##### Stored rows #####
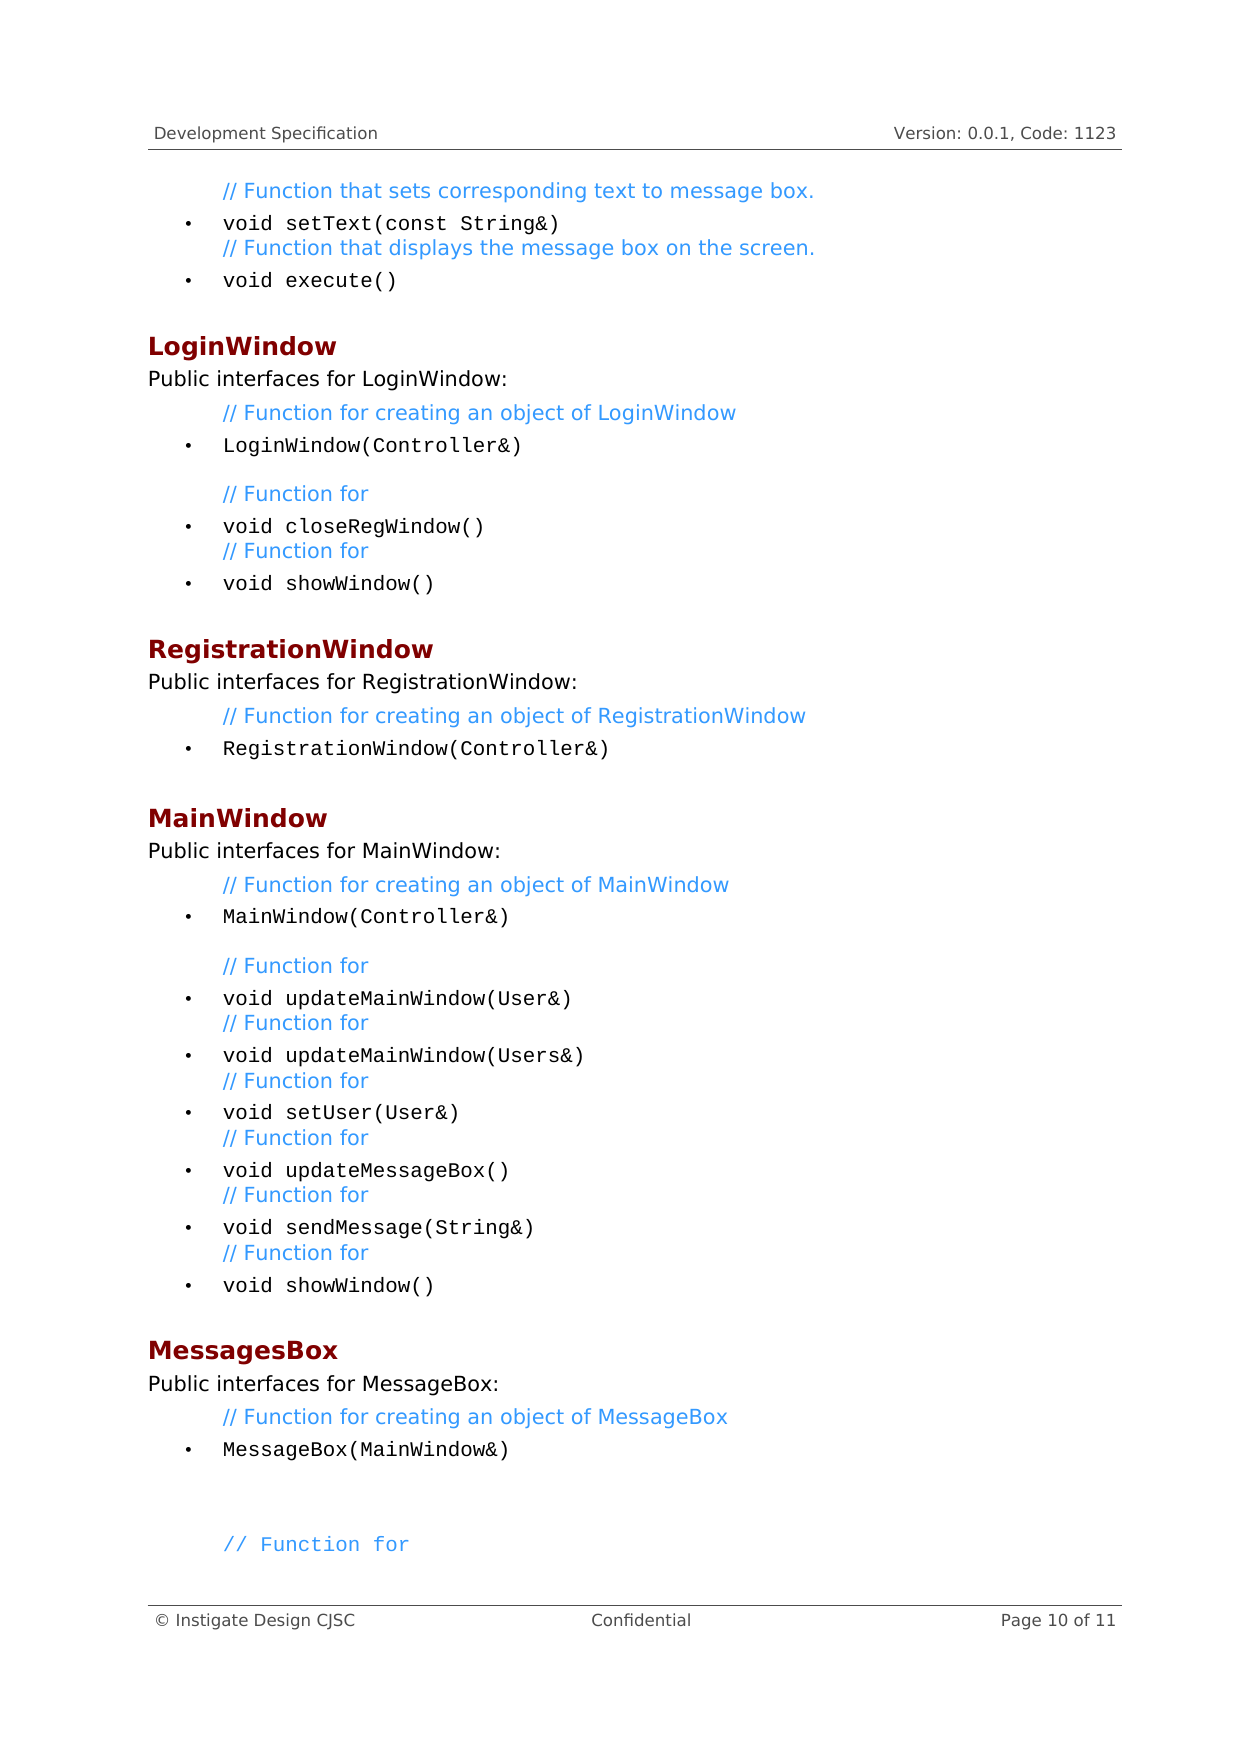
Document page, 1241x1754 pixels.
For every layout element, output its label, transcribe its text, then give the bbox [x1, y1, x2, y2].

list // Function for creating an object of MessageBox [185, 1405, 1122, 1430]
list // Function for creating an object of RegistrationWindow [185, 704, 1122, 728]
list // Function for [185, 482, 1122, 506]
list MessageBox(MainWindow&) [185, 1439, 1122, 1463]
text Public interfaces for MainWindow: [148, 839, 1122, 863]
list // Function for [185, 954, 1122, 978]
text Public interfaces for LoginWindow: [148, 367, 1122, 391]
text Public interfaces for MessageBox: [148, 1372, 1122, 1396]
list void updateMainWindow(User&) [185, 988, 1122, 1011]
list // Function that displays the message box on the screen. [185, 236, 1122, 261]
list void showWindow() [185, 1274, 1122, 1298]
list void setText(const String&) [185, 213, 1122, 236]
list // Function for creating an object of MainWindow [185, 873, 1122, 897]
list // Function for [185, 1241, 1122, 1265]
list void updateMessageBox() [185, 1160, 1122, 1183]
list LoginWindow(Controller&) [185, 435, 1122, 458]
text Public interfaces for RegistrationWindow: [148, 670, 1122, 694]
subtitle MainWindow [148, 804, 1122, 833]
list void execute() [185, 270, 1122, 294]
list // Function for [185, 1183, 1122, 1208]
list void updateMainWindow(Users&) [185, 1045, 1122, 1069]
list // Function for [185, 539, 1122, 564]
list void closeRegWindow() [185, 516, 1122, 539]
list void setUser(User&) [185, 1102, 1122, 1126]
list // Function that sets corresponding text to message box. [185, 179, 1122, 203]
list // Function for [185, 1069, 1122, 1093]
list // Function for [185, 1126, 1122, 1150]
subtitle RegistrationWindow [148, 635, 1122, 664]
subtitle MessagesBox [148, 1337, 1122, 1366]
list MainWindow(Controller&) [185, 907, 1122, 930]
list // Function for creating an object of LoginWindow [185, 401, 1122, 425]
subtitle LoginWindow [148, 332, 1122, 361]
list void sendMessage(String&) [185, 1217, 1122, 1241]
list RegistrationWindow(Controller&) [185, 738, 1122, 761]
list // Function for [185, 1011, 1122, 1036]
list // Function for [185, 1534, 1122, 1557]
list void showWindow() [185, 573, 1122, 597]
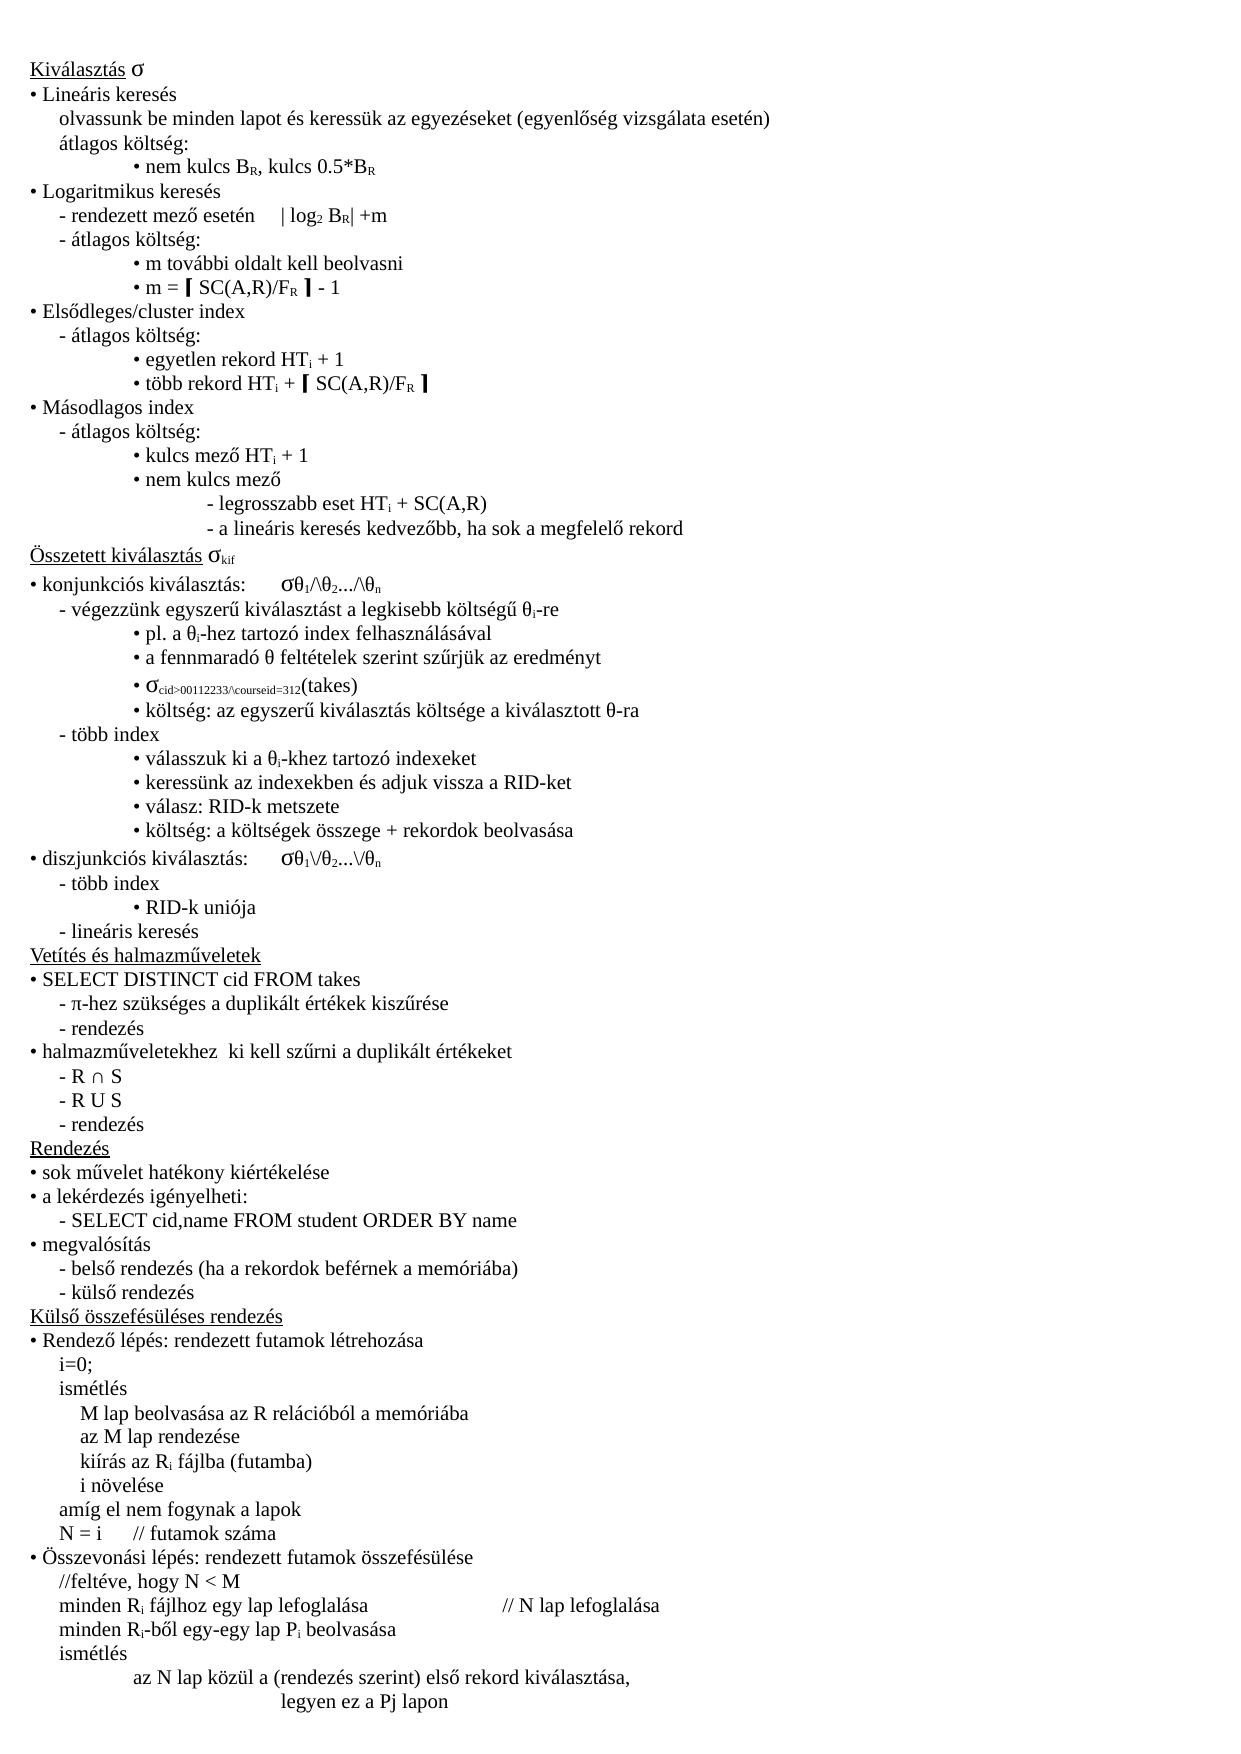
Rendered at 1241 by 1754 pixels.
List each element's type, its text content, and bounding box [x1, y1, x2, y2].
#####
##### Stored rows #####
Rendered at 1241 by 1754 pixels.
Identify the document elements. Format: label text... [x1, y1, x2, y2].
#####
##### Stored rows #####
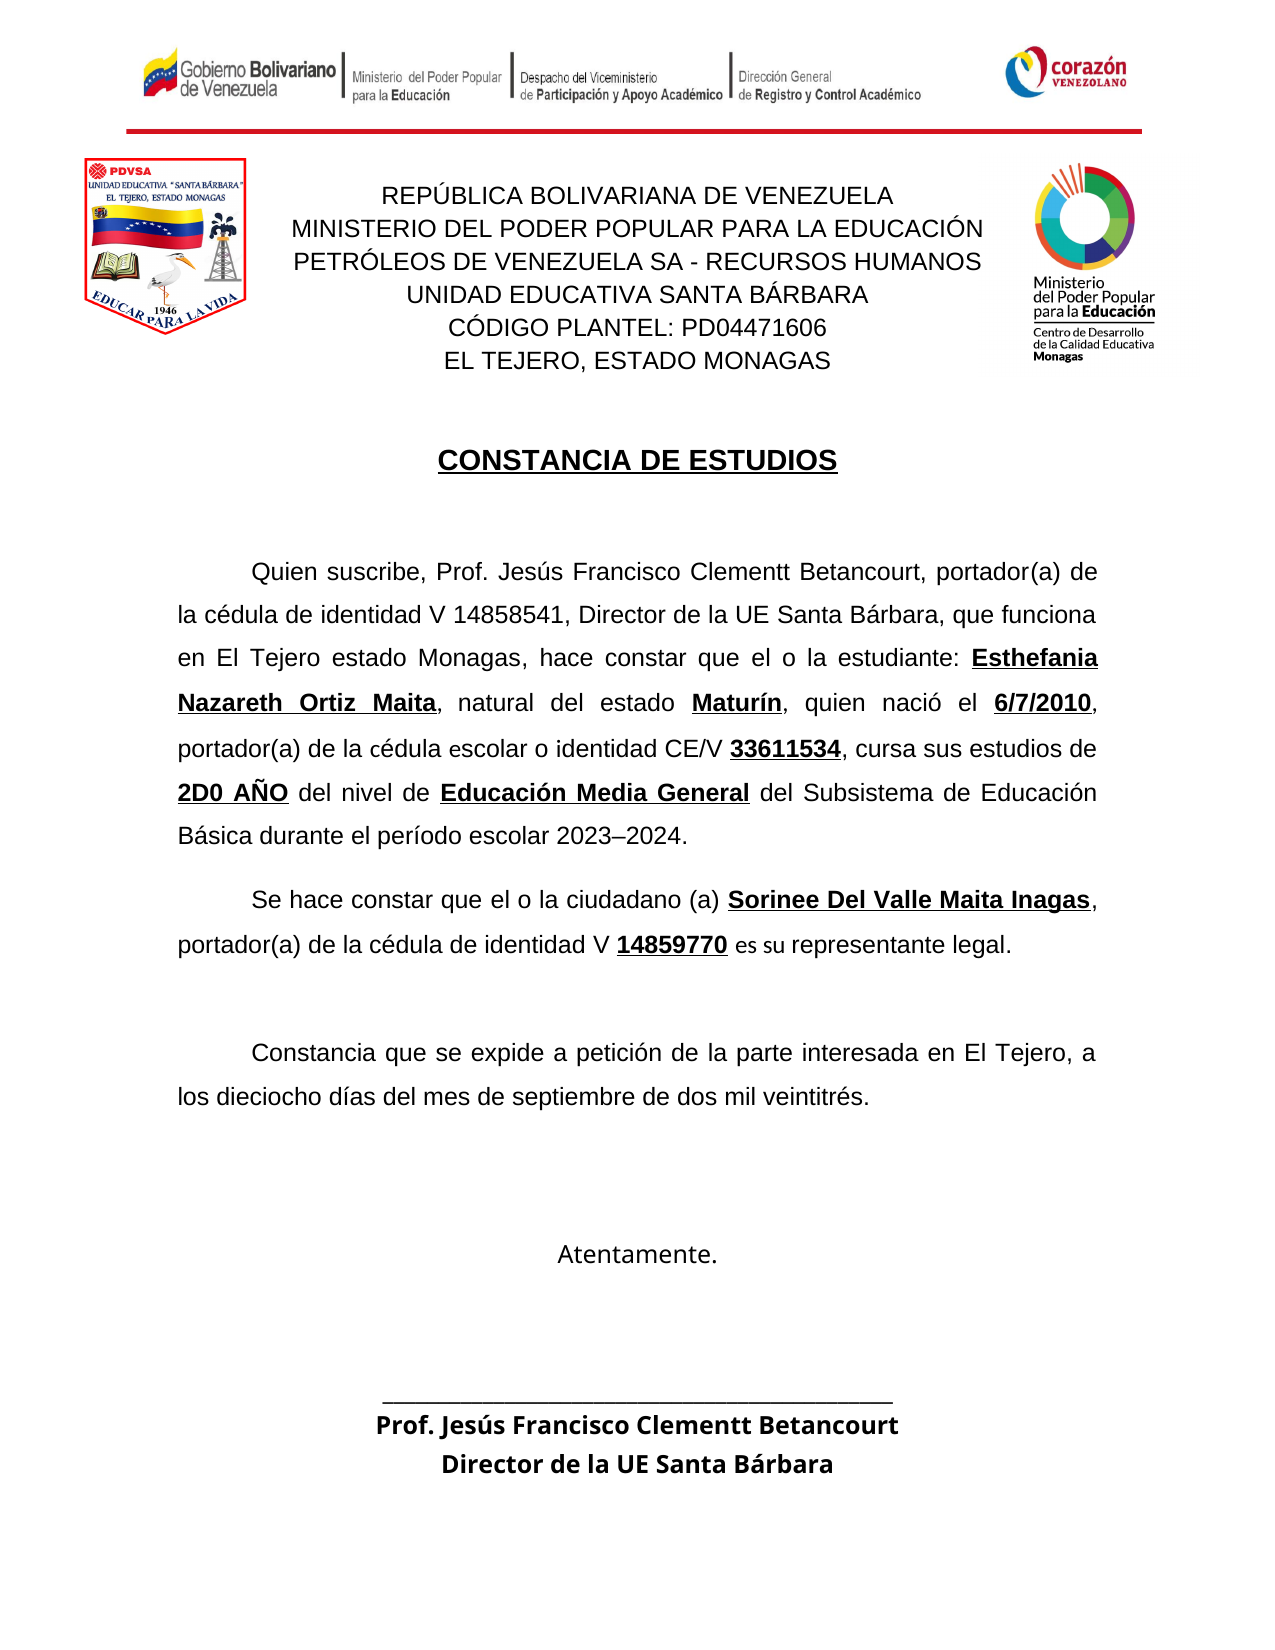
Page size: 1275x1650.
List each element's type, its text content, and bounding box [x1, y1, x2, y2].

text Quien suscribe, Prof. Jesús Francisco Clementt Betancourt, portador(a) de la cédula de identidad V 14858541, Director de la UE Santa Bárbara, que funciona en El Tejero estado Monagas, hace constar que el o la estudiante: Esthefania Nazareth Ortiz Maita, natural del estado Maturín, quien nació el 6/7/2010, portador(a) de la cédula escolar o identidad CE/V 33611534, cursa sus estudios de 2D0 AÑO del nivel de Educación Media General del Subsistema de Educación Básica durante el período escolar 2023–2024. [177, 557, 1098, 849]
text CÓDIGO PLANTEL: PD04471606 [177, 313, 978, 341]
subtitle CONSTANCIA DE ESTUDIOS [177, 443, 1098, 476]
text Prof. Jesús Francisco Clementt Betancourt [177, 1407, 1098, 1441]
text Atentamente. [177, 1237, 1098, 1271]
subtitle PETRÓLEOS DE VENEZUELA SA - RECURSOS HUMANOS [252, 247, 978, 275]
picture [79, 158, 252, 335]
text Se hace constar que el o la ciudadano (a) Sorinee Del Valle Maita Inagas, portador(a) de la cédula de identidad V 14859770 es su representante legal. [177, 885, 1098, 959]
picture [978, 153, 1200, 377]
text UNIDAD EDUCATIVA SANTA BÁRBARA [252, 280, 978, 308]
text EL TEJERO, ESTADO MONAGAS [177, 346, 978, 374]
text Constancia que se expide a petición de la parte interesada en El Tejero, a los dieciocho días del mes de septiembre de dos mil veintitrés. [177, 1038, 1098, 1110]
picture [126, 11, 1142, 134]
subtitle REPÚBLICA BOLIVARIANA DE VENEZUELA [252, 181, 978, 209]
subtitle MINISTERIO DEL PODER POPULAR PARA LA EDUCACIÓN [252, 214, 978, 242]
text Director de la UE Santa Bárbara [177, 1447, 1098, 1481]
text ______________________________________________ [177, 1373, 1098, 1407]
#####
= Written exercise =
Convert the lines of the entries above, starting with the line that contains "Document page, 1241x1754 pixels." and going on through the line that contains "list void closeRegWindow()", both included, into a JSON list of strings with one string per line and blank lines left out.

= Output for this exercise =
[
  "Document page, 1241x1754 pixels.",
  "For every layout element, output its label, transcribe its text, then give the bbox [x1, y1, x2, y2].",
  "list // Function for creating an object of MessageBox [185, 1405, 1122, 1430]",
  "list // Function for creating an object of RegistrationWindow [185, 704, 1122, 728]",
  "list // Function for [185, 482, 1122, 506]",
  "list MessageBox(MainWindow&) [185, 1439, 1122, 1463]",
  "text Public interfaces for MainWindow: [148, 839, 1122, 863]",
  "list // Function for [185, 954, 1122, 978]",
  "text Public interfaces for LoginWindow: [148, 367, 1122, 391]",
  "text Public interfaces for MessageBox: [148, 1372, 1122, 1396]",
  "list void updateMainWindow(User&) [185, 988, 1122, 1011]",
  "list // Function that displays the message box on the screen. [185, 236, 1122, 261]",
  "list void showWindow() [185, 1274, 1122, 1298]",
  "list void setText(const String&) [185, 213, 1122, 236]",
  "list // Function for creating an object of MainWindow [185, 873, 1122, 897]",
  "list // Function for [185, 1241, 1122, 1265]",
  "list void updateMessageBox() [185, 1160, 1122, 1183]",
  "list LoginWindow(Controller&) [185, 435, 1122, 458]",
  "text Public interfaces for RegistrationWindow: [148, 670, 1122, 694]",
  "subtitle MainWindow [148, 804, 1122, 833]",
  "list void execute() [185, 270, 1122, 294]",
  "list // Function for [185, 1183, 1122, 1208]",
  "list void updateMainWindow(Users&) [185, 1045, 1122, 1069]",
  "list // Function for [185, 539, 1122, 564]",
  "list void closeRegWindow() [185, 516, 1122, 539]"
]